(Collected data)
===============

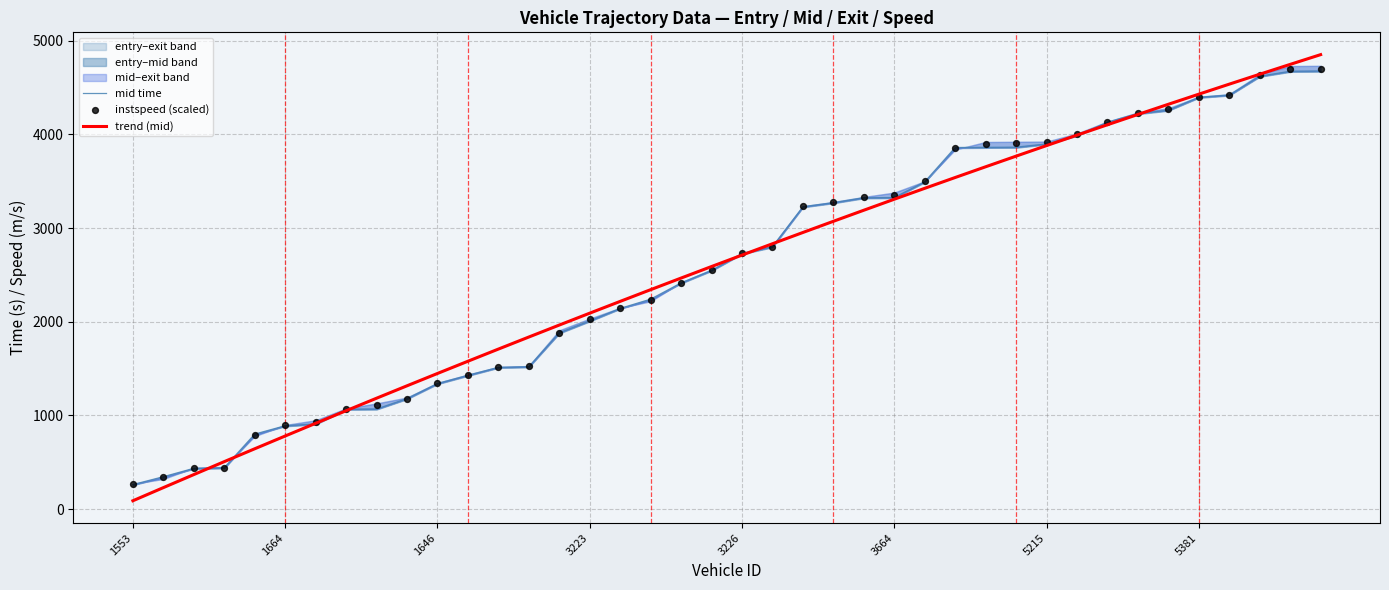

At how many categories does at least one series exceed 3591?

13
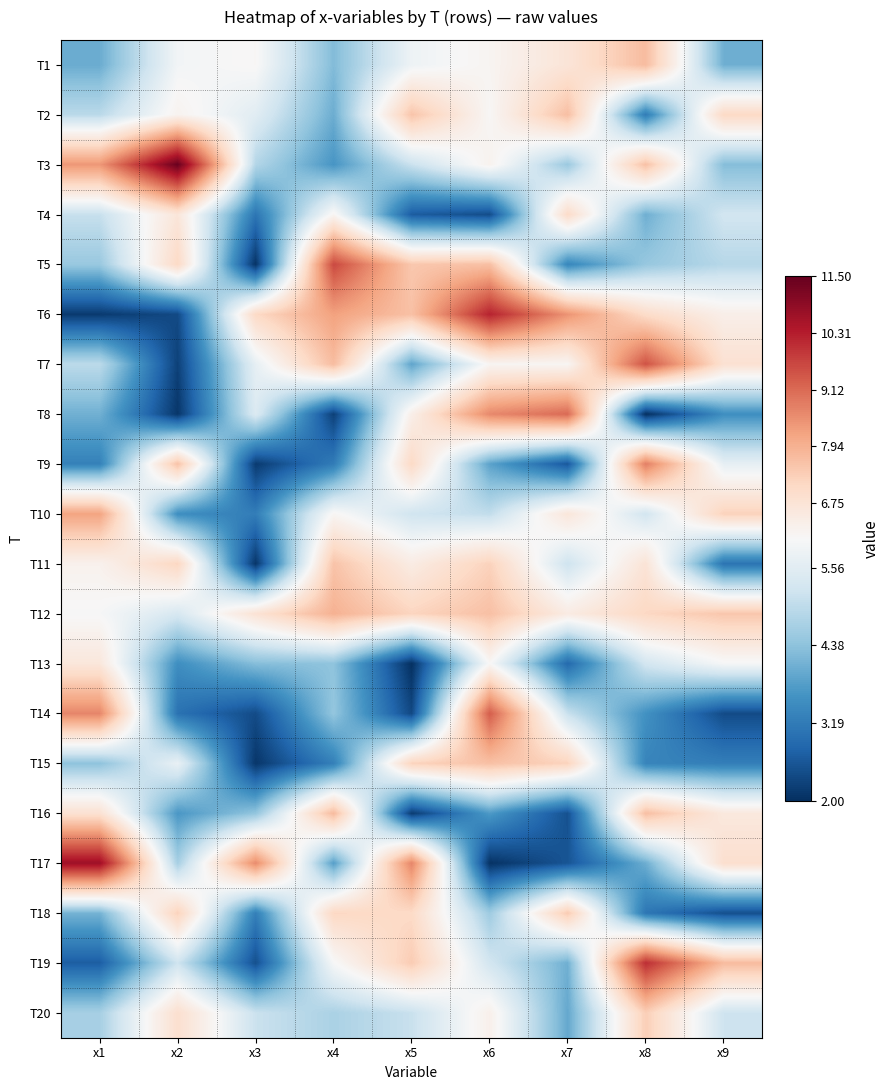

What is the greatest value displayed?

11.4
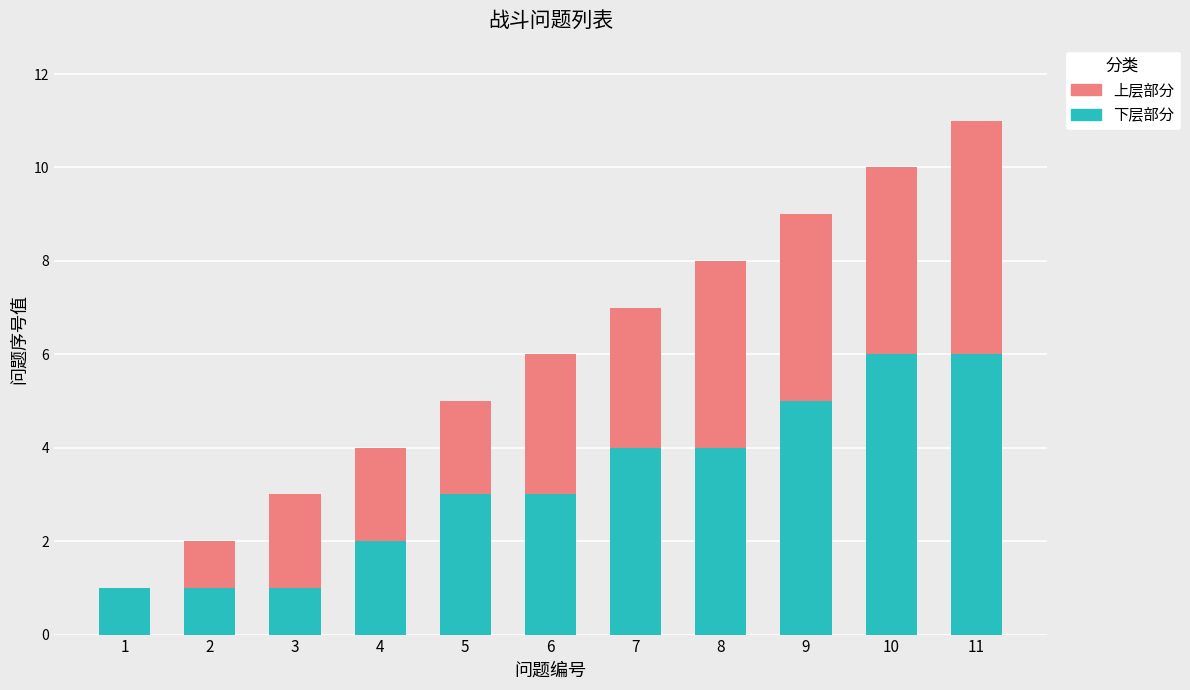

What is the sum of all 下层部分 values?

36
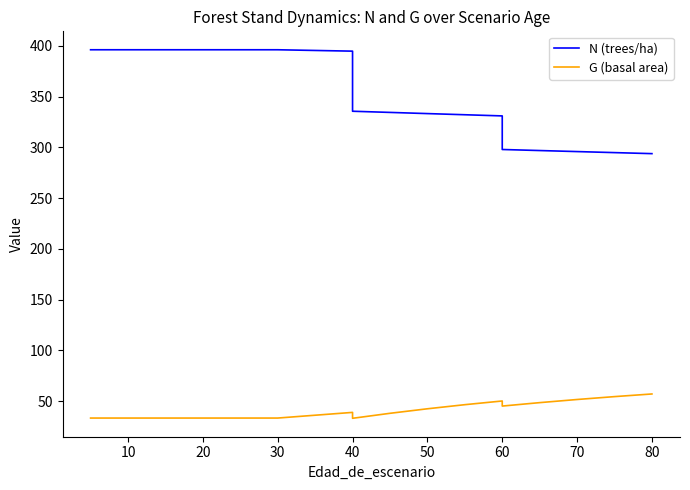

Which series has the largest total across all categories?

N (trees/ha)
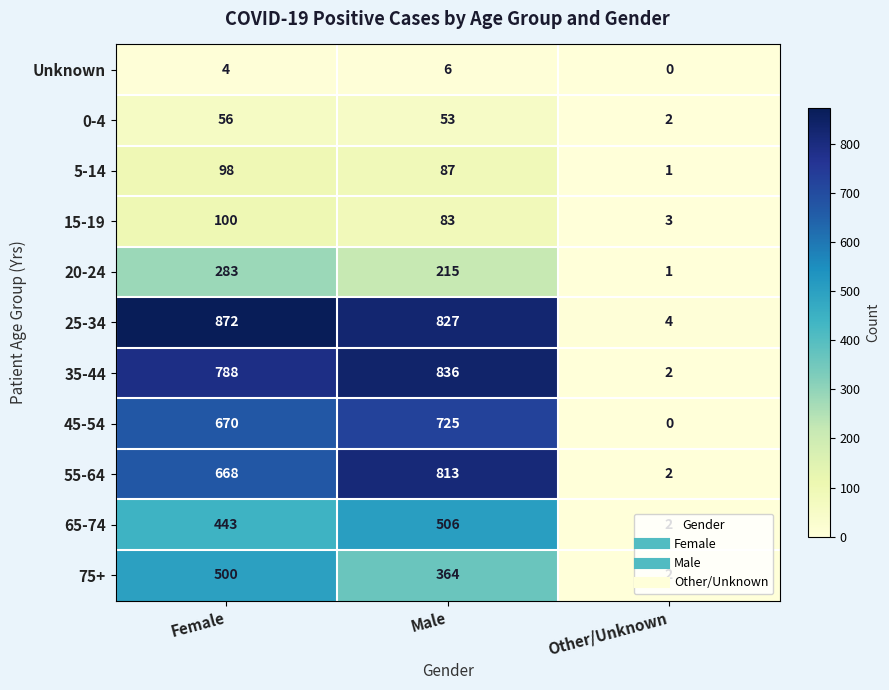

Which series changed the most between Female and Male?

55-64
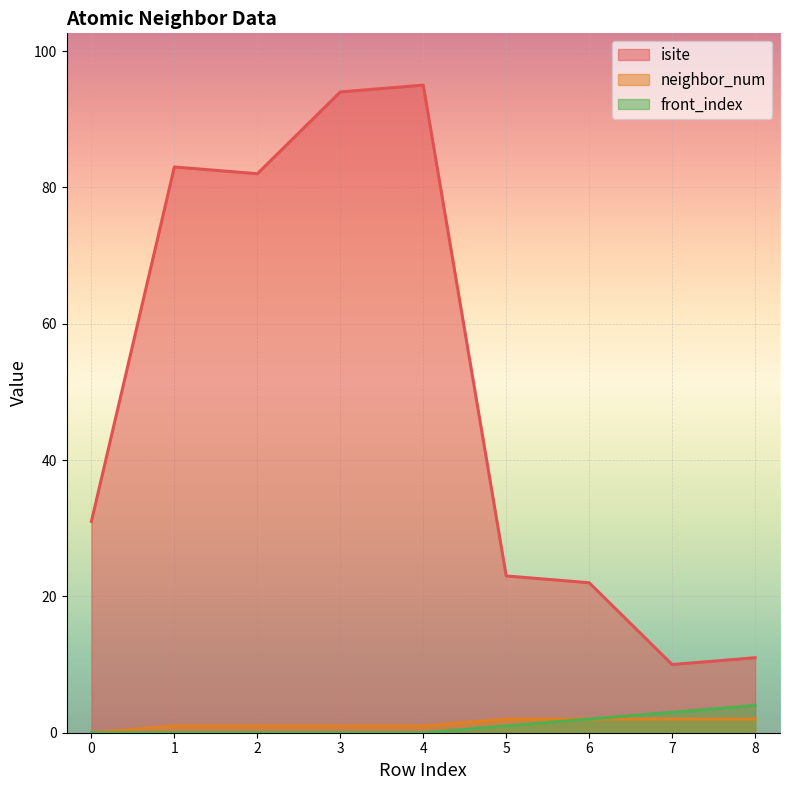

What is the difference between the front_index values at 7 and 6?

1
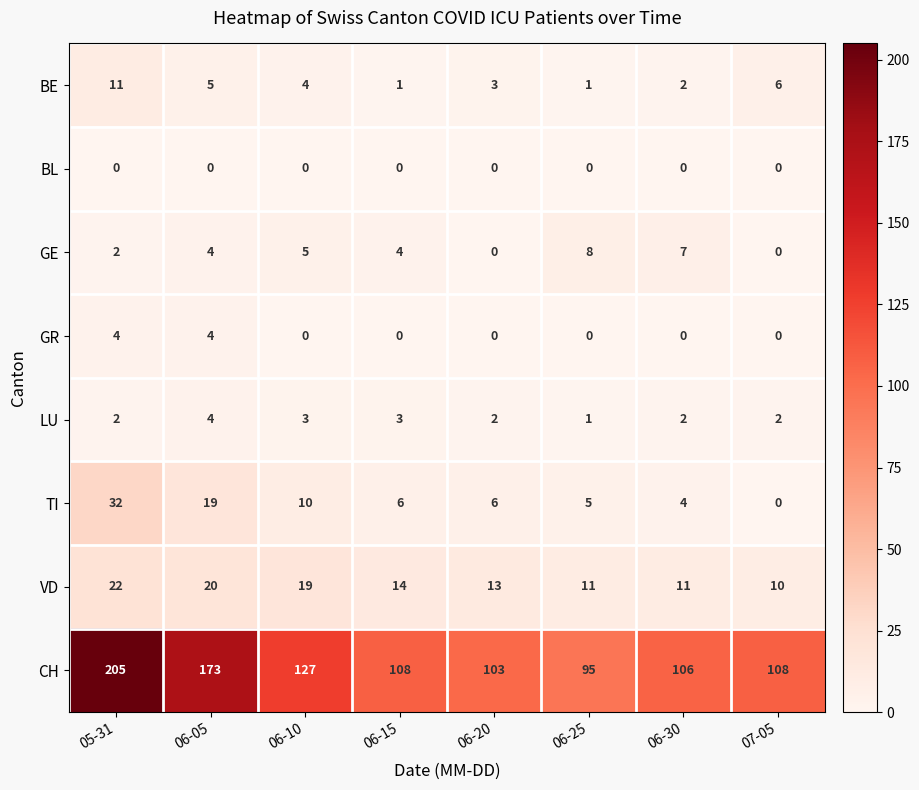

At which category is the sum across all series the highest?

05-31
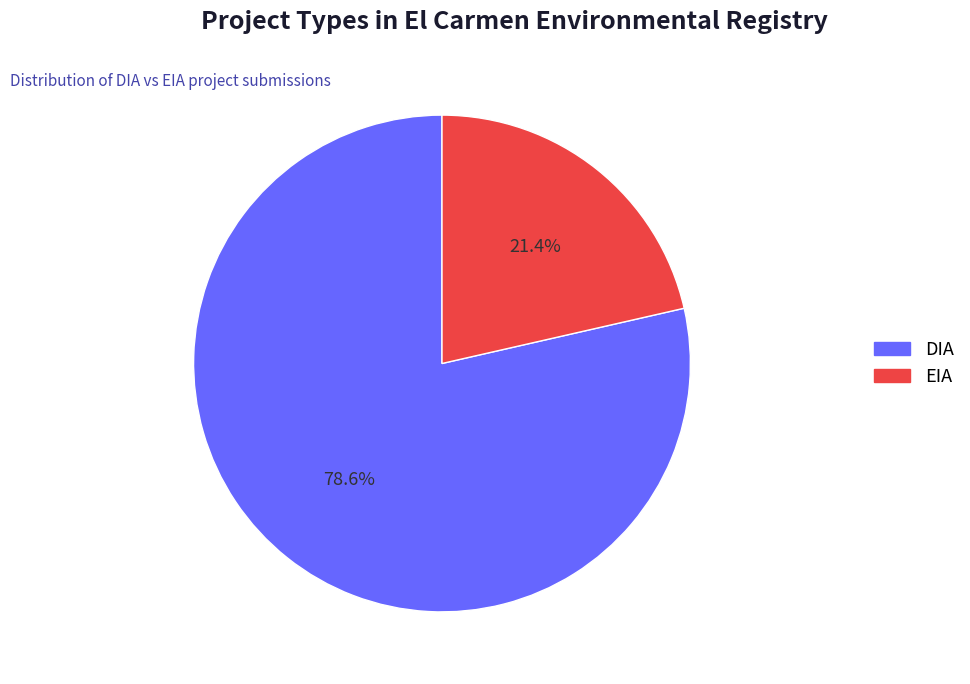

Count the number of slices in the pie.

2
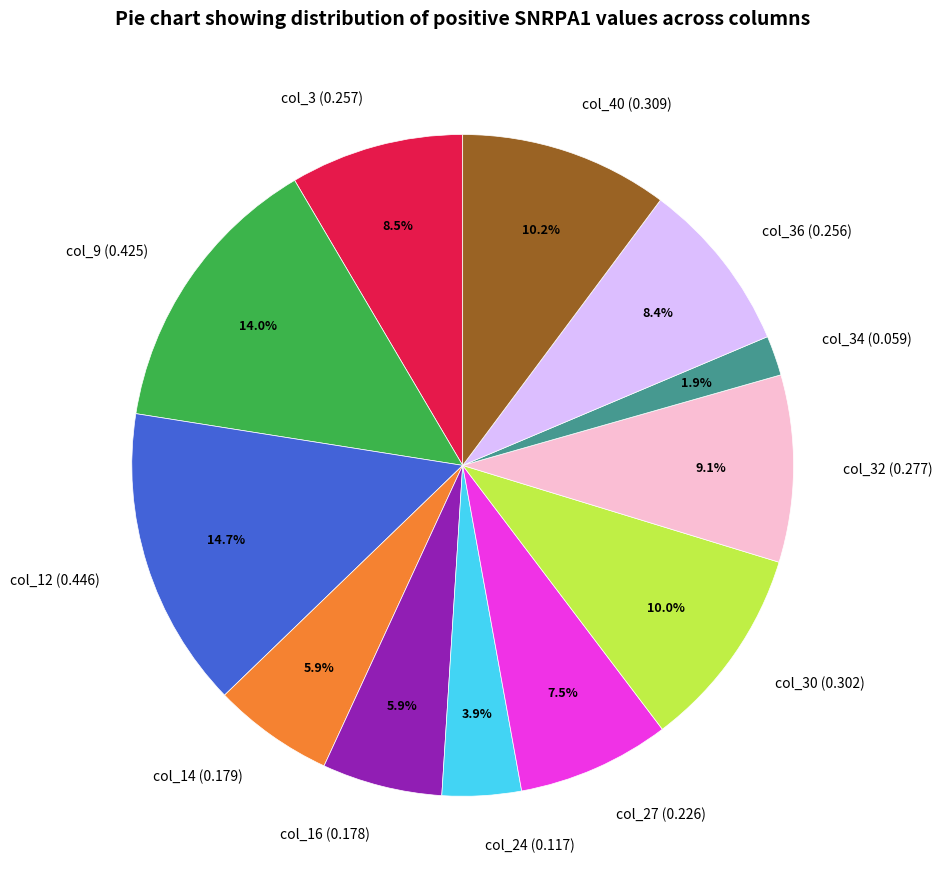

Is there any slice that represents more than half of the pie?

No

===============

## ACTIVITY
Convert the lines that begin at the one containing "Is there any" and run through the end of the material into a numbered list, omitting blank lines.

## SOLUTION TO THE EXERCISE
1. Is there any slice that represents more than half of the pie?
2. No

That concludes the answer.